[Electronics source listings]

▬▬▬▬▬▬

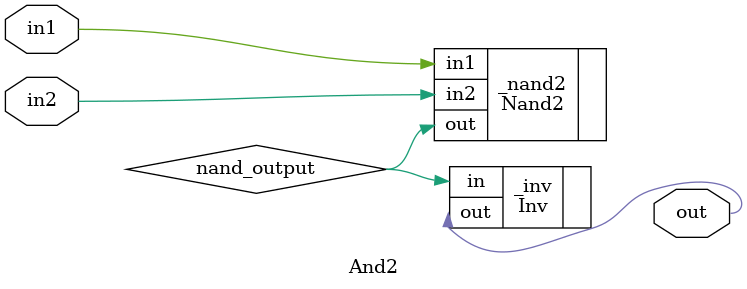
<source format=sv>
/* 2-input AND gate.
 *
 *
 * 
 */
module And2 #(
    parameter WIDTH=1
)(
    input  wire [WIDTH-1:0] in1,
    input  wire [WIDTH-1:0] in2,
    output wire [WIDTH-1:0] out
);
    wire [WIDTH-1:0] nand_output;
    Nand2#(WIDTH)  _nand2(.in1(in1), .in2(in2), .out(nand_output));
    Inv#(WIDTH)   _inv (.in(nand_output), .out(out));

endmodule

</source>
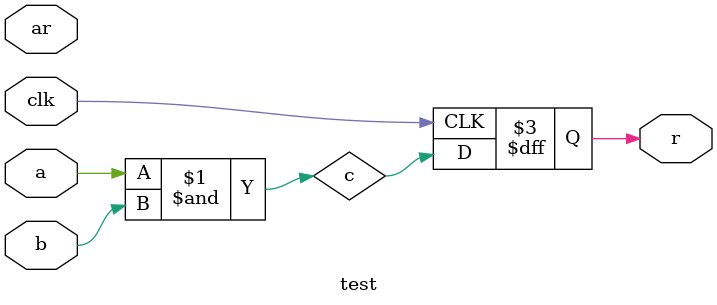
<source format=v>
module test(clk, a, b, ar, r);
   input clk, a, b;
   input wire ar;

   // @annot{taint_source(a)}
   // @annot{taint_sink(r)}

   wire c;
   output reg  r;
   
   assign c = a & b;

   always @(posedge clk) begin
      r <= c;
   end
   

endmodule

</source>
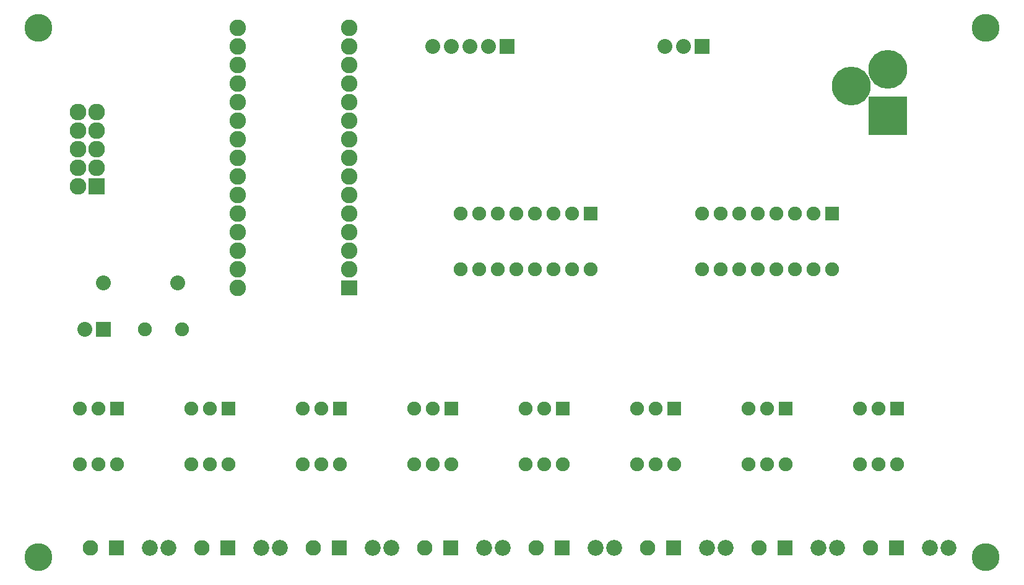
<source format=gbs>
G04 (created by PCBNEW (2013-jul-07)-stable) date Tue 24 Oct 2017 02:27:38 PM PDT*
%MOIN*%
G04 Gerber Fmt 3.4, Leading zero omitted, Abs format*
%FSLAX34Y34*%
G01*
G70*
G90*
G04 APERTURE LIST*
%ADD10C,0.00590551*%
%ADD11R,0.089X0.08*%
%ADD12C,0.089*%
%ADD13C,0.075*%
%ADD14R,0.075X0.075*%
%ADD15R,0.08X0.08*%
%ADD16C,0.08*%
%ADD17R,0.09X0.09*%
%ADD18C,0.09*%
%ADD19C,0.15*%
%ADD20R,0.083X0.083*%
%ADD21C,0.083*%
%ADD22C,0.209*%
%ADD23R,0.209X0.209*%
%ADD24C,0.086*%
G04 APERTURE END LIST*
G54D10*
G54D11*
X47500Y-34500D03*
G54D12*
X47500Y-33500D03*
X47500Y-32500D03*
X47500Y-31500D03*
X47500Y-30500D03*
X47500Y-29500D03*
X47500Y-28500D03*
X47500Y-27500D03*
X47500Y-26500D03*
X47500Y-25500D03*
X47500Y-24500D03*
X47500Y-23500D03*
X47500Y-22500D03*
X47500Y-21500D03*
X47500Y-20500D03*
X41500Y-20500D03*
X41500Y-21500D03*
X41500Y-22500D03*
X41500Y-23500D03*
X41500Y-24500D03*
X41500Y-25500D03*
X41500Y-26500D03*
X41500Y-27500D03*
X41500Y-28500D03*
X41500Y-29500D03*
X41500Y-30500D03*
X41500Y-31500D03*
X41500Y-32500D03*
X41500Y-33500D03*
X41500Y-34500D03*
G54D13*
X36500Y-36750D03*
X38500Y-36750D03*
G54D14*
X60500Y-30500D03*
G54D13*
X59500Y-30500D03*
X58500Y-30500D03*
X57500Y-30500D03*
X56500Y-30500D03*
X55500Y-30500D03*
X54500Y-30500D03*
X53500Y-30500D03*
X53500Y-33500D03*
X54500Y-33500D03*
X55500Y-33500D03*
X56500Y-33500D03*
X57500Y-33500D03*
X58500Y-33500D03*
X59500Y-33500D03*
X60500Y-33500D03*
G54D14*
X73500Y-30500D03*
G54D13*
X72500Y-30500D03*
X71500Y-30500D03*
X70500Y-30500D03*
X69500Y-30500D03*
X68500Y-30500D03*
X67500Y-30500D03*
X66500Y-30500D03*
X66500Y-33500D03*
X67500Y-33500D03*
X68500Y-33500D03*
X69500Y-33500D03*
X70500Y-33500D03*
X71500Y-33500D03*
X72500Y-33500D03*
X73500Y-33500D03*
G54D15*
X34250Y-36750D03*
G54D16*
X33250Y-36750D03*
G54D15*
X66500Y-21500D03*
G54D16*
X65500Y-21500D03*
X64500Y-21500D03*
X38250Y-34250D03*
X34250Y-34250D03*
G54D17*
X33900Y-29050D03*
G54D18*
X32900Y-29050D03*
X33900Y-28050D03*
X32900Y-28050D03*
X33900Y-27050D03*
X32900Y-27050D03*
X33900Y-26050D03*
X32900Y-26050D03*
X33900Y-25050D03*
X32900Y-25050D03*
G54D19*
X30750Y-49000D03*
X81750Y-20500D03*
X81750Y-49000D03*
X30750Y-20500D03*
G54D14*
X35000Y-41000D03*
G54D13*
X34000Y-41000D03*
X33000Y-41000D03*
X33000Y-44000D03*
X34000Y-44000D03*
X35000Y-44000D03*
G54D14*
X41000Y-41000D03*
G54D13*
X40000Y-41000D03*
X39000Y-41000D03*
X39000Y-44000D03*
X40000Y-44000D03*
X41000Y-44000D03*
G54D14*
X47000Y-41000D03*
G54D13*
X46000Y-41000D03*
X45000Y-41000D03*
X45000Y-44000D03*
X46000Y-44000D03*
X47000Y-44000D03*
G54D14*
X53000Y-41000D03*
G54D13*
X52000Y-41000D03*
X51000Y-41000D03*
X51000Y-44000D03*
X52000Y-44000D03*
X53000Y-44000D03*
G54D14*
X59000Y-41000D03*
G54D13*
X58000Y-41000D03*
X57000Y-41000D03*
X57000Y-44000D03*
X58000Y-44000D03*
X59000Y-44000D03*
G54D14*
X65000Y-41000D03*
G54D13*
X64000Y-41000D03*
X63000Y-41000D03*
X63000Y-44000D03*
X64000Y-44000D03*
X65000Y-44000D03*
G54D14*
X71000Y-41000D03*
G54D13*
X70000Y-41000D03*
X69000Y-41000D03*
X69000Y-44000D03*
X70000Y-44000D03*
X71000Y-44000D03*
G54D14*
X77000Y-41000D03*
G54D13*
X76000Y-41000D03*
X75000Y-41000D03*
X75000Y-44000D03*
X76000Y-44000D03*
X77000Y-44000D03*
G54D20*
X34939Y-48500D03*
G54D21*
X33561Y-48500D03*
G54D20*
X40939Y-48500D03*
G54D21*
X39561Y-48500D03*
G54D20*
X46939Y-48500D03*
G54D21*
X45561Y-48500D03*
G54D20*
X52939Y-48500D03*
G54D21*
X51561Y-48500D03*
G54D20*
X58939Y-48500D03*
G54D21*
X57561Y-48500D03*
G54D20*
X64939Y-48500D03*
G54D21*
X63561Y-48500D03*
G54D20*
X70939Y-48500D03*
G54D21*
X69561Y-48500D03*
G54D20*
X76939Y-48500D03*
G54D21*
X75561Y-48500D03*
G54D15*
X56000Y-21500D03*
G54D16*
X55000Y-21500D03*
X54000Y-21500D03*
X53000Y-21500D03*
X52000Y-21500D03*
G54D22*
X76500Y-22750D03*
G54D23*
X76500Y-25230D03*
G54D22*
X74531Y-23650D03*
G54D24*
X49750Y-48500D03*
X48750Y-48500D03*
X55750Y-48500D03*
X54750Y-48500D03*
X37750Y-48500D03*
X36750Y-48500D03*
X43750Y-48500D03*
X42750Y-48500D03*
X61750Y-48500D03*
X60750Y-48500D03*
X73750Y-48500D03*
X72750Y-48500D03*
X67750Y-48500D03*
X66750Y-48500D03*
X79750Y-48500D03*
X78750Y-48500D03*
M02*

</source>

▬▬▬▬▬▬

● GOAL OF THE EXERCISE: Find, please, how many lines in the data include the word "input", and put down that number only.

● SOLUTION TO THIS TASK: 5